The simplest approach is to iterate through the array and find the minimum element. This involves comparing each element with the current minimum and updating the minimum if a smaller element is found.

Code

def find_min_brute_force(nums):
    min_val = nums[0]
    for num in nums:
        if num < min_val:
            min_val = num
    return min_val

Time Complexity

The time complexity of this approach is O(n), as we need to iterate through all the elements in the array once.

Space Complexity

The space complexity is O(1) because we only use a constant amount of extra space to store the minimum value.

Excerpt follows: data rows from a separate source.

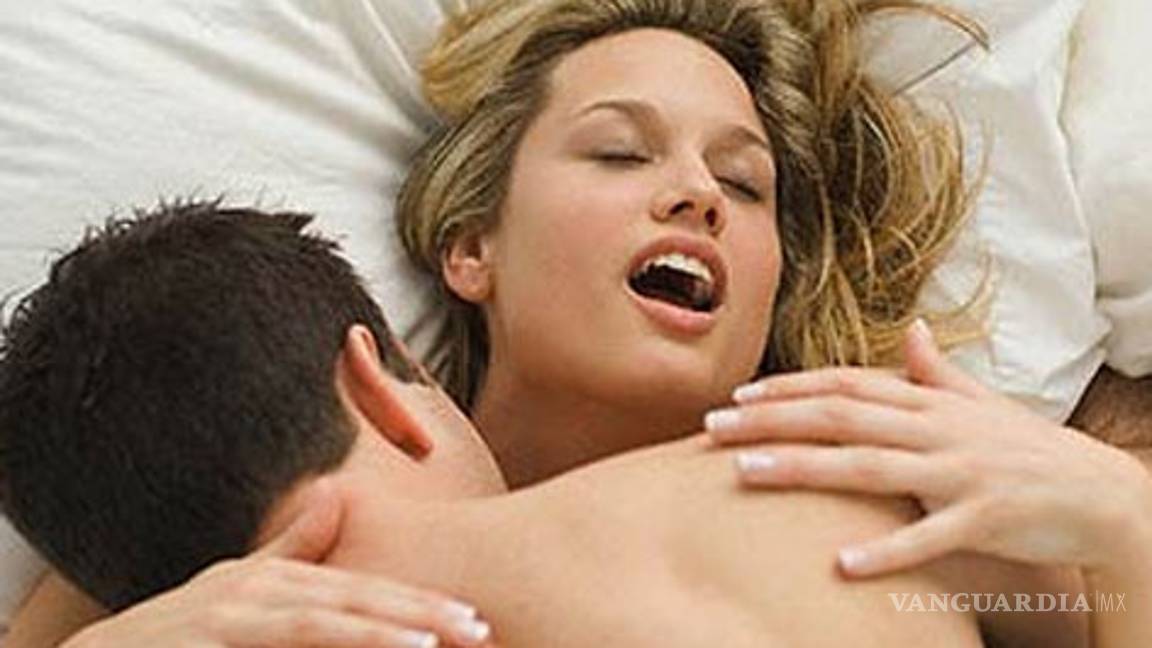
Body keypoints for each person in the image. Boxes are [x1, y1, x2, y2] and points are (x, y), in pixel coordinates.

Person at [0, 202, 1099, 647]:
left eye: (746, 178)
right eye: (615, 153)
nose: (695, 197)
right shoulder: (832, 480)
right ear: (383, 383)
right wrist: (1127, 524)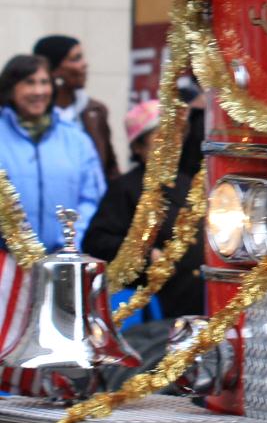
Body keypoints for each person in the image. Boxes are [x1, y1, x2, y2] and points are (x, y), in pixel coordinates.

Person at [83, 100, 205, 320]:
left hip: (196, 304)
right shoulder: (126, 189)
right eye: (159, 139)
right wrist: (146, 255)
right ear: (138, 147)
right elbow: (97, 242)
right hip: (153, 312)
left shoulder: (191, 185)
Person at [0, 54, 104, 251]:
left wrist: (70, 242)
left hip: (63, 262)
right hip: (5, 265)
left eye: (44, 82)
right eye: (29, 83)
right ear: (10, 88)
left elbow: (92, 199)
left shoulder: (76, 140)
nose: (38, 91)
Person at [33, 35, 118, 181]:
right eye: (75, 59)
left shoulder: (96, 111)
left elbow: (110, 169)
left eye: (82, 57)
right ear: (54, 70)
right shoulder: (32, 114)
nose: (85, 64)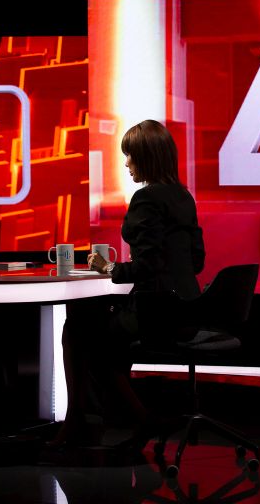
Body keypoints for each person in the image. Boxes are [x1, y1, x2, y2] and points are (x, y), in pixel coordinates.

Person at [55, 120, 205, 450]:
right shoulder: (183, 197)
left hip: (157, 314)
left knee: (78, 327)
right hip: (187, 313)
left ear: (147, 158)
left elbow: (147, 266)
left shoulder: (146, 198)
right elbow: (196, 262)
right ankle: (123, 417)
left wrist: (109, 267)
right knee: (102, 340)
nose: (126, 163)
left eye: (130, 155)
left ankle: (81, 421)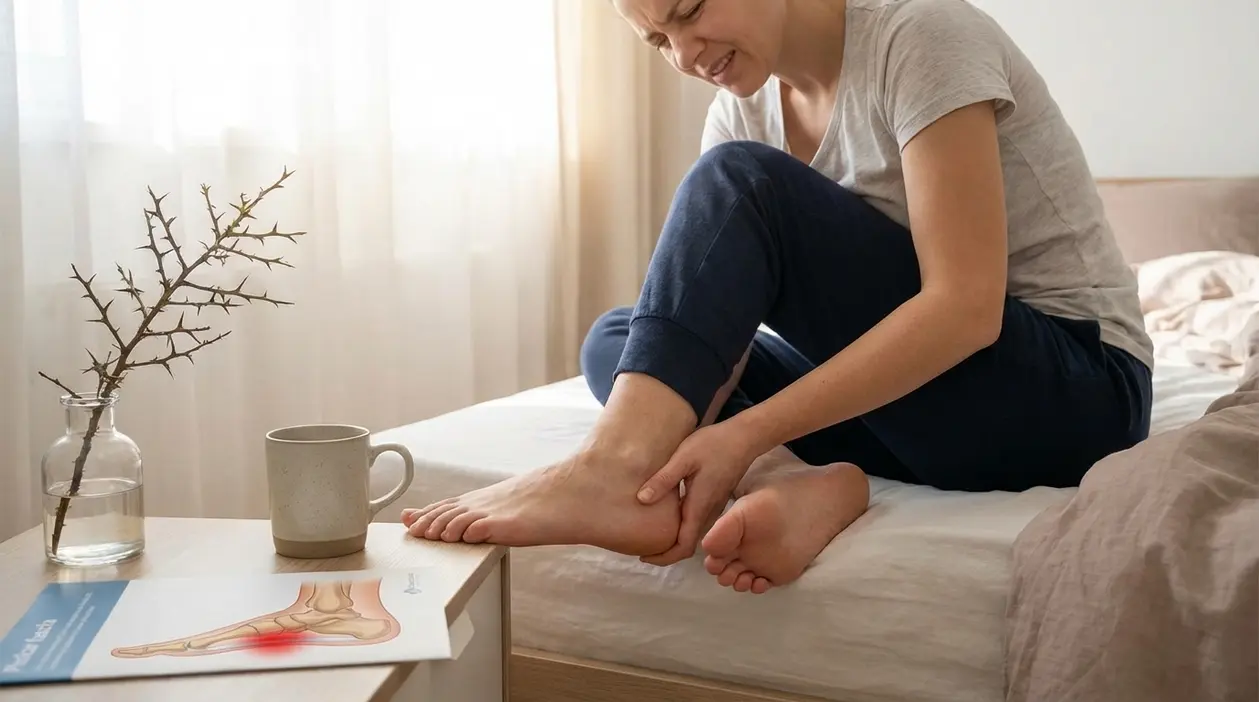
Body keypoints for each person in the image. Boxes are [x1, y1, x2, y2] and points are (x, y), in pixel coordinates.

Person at [402, 0, 1154, 595]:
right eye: (658, 43)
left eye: (690, 11)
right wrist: (727, 440)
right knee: (626, 339)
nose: (686, 58)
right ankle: (800, 483)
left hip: (1070, 396)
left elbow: (964, 308)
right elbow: (710, 323)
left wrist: (739, 434)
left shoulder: (922, 35)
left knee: (740, 184)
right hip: (910, 415)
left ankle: (609, 468)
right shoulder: (745, 106)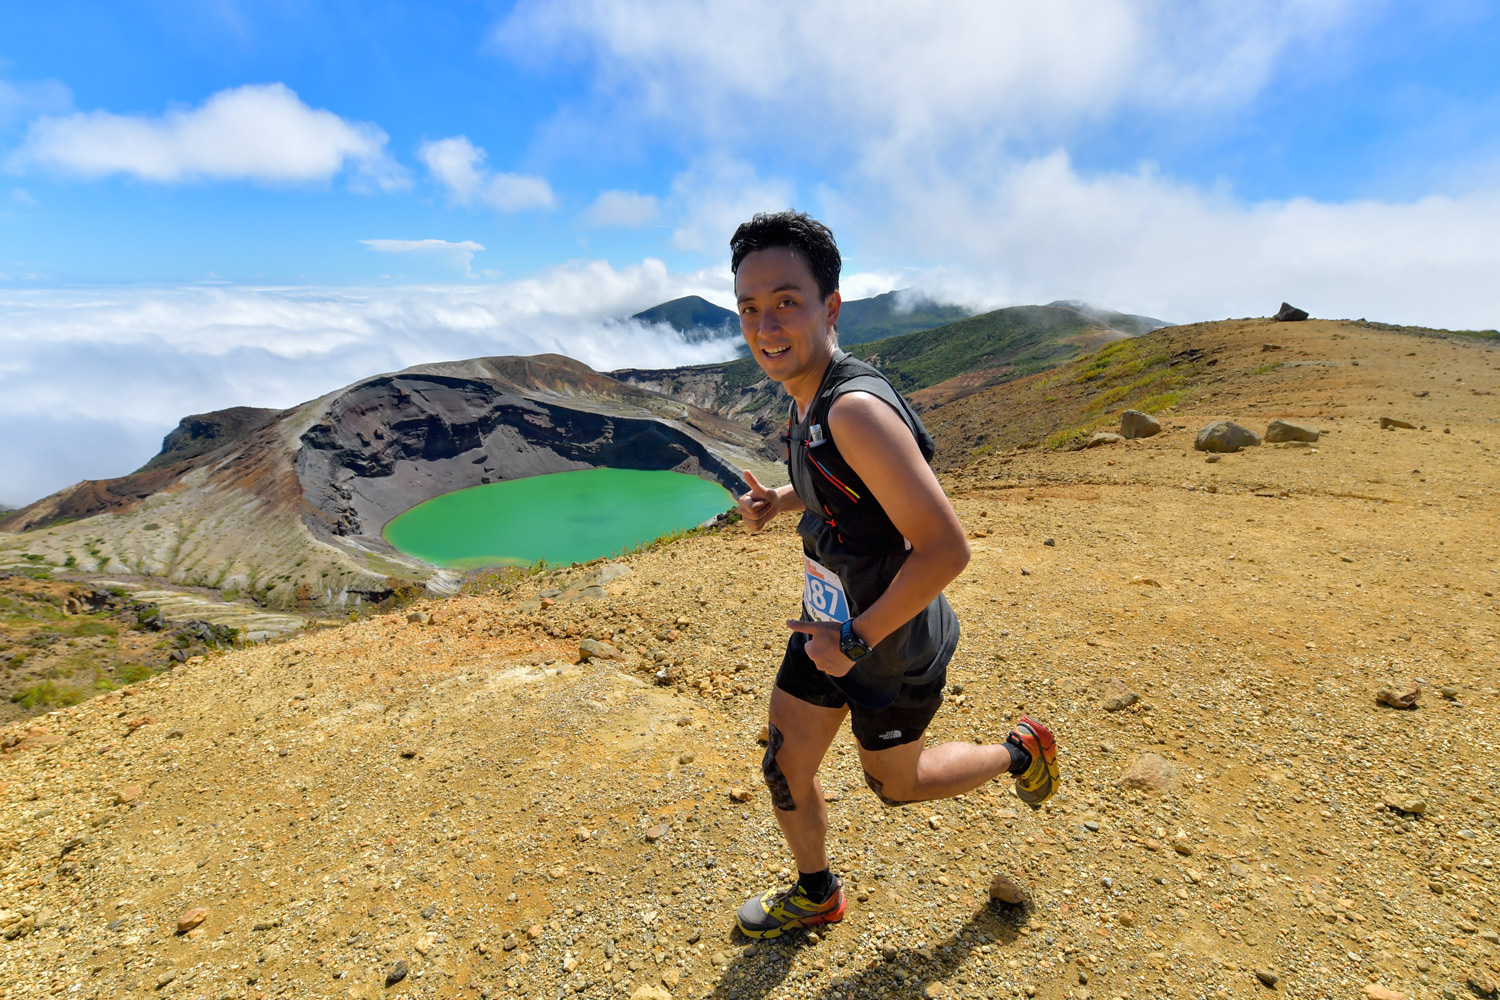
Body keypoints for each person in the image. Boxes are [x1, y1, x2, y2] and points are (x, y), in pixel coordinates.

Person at [729, 211, 1059, 939]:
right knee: (785, 765)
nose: (766, 324)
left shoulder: (851, 410)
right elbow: (850, 487)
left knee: (896, 786)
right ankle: (816, 892)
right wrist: (781, 501)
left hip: (888, 643)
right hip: (832, 624)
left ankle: (1019, 750)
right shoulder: (806, 396)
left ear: (830, 307)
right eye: (750, 307)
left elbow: (947, 549)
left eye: (787, 301)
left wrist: (853, 640)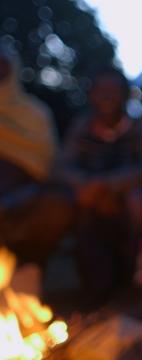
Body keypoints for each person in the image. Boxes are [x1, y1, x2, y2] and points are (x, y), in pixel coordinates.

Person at [58, 66, 142, 302]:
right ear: (91, 95)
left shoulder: (139, 129)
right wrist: (86, 183)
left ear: (126, 95)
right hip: (91, 202)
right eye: (102, 91)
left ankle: (134, 281)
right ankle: (93, 289)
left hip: (127, 203)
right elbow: (61, 167)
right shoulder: (82, 128)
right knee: (79, 205)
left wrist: (112, 183)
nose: (108, 97)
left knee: (138, 201)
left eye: (114, 91)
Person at [0, 45, 72, 265]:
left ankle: (27, 274)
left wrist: (12, 200)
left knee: (58, 205)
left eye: (2, 66)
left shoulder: (36, 114)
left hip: (25, 201)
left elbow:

Optimal Solution: Binary Search

Since the array is sorted and rotated, we can use binary search to find the minimum element in O(log n) time.

Algorithm

  1. Initialize left = 0 and right = nums.length - 1.
  2. While left < right:
    • Calculate mid = left + (right - left) // 2 to prevent overflow.
    • If nums[mid] > nums[right], it means the minimum element is in the right half of the array. So, update left = mid + 1.
    • Otherwise, the minimum element is either nums[mid] or in the left half. So, update right = mid.
  3. The minimum element is nums[left].

Code

def find_min_binary_search(nums):
    left, right = 0, len(nums) - 1

    while left < right:
        mid = left + (right - left) // 2

        if nums[mid] > nums[right]:
            left = mid + 1
        else:
            right = mid

    return nums[left]

Time Complexity

The time complexity of this binary search approach is O(log n), where n is the number of elements in the array. This is because we are dividing the search space in half at each step.

Space Complexity

The space complexity is O(1) as we only use a constant amount of extra space to store variables like left, right, and mid.

Edge Cases

  • Empty Array: The problem statement says 1 <= n <= 5000 so we don't need to consider empty array.
  • Single Element Array: The algorithm works correctly for an array with a single element.
  • Already Sorted Array: If the array is already sorted (not rotated), the algorithm will still correctly identify the first element as the minimum because the right = mid condition will eventually make left point to the first element.
  • Duplicate elements: The prompt specified unique elements.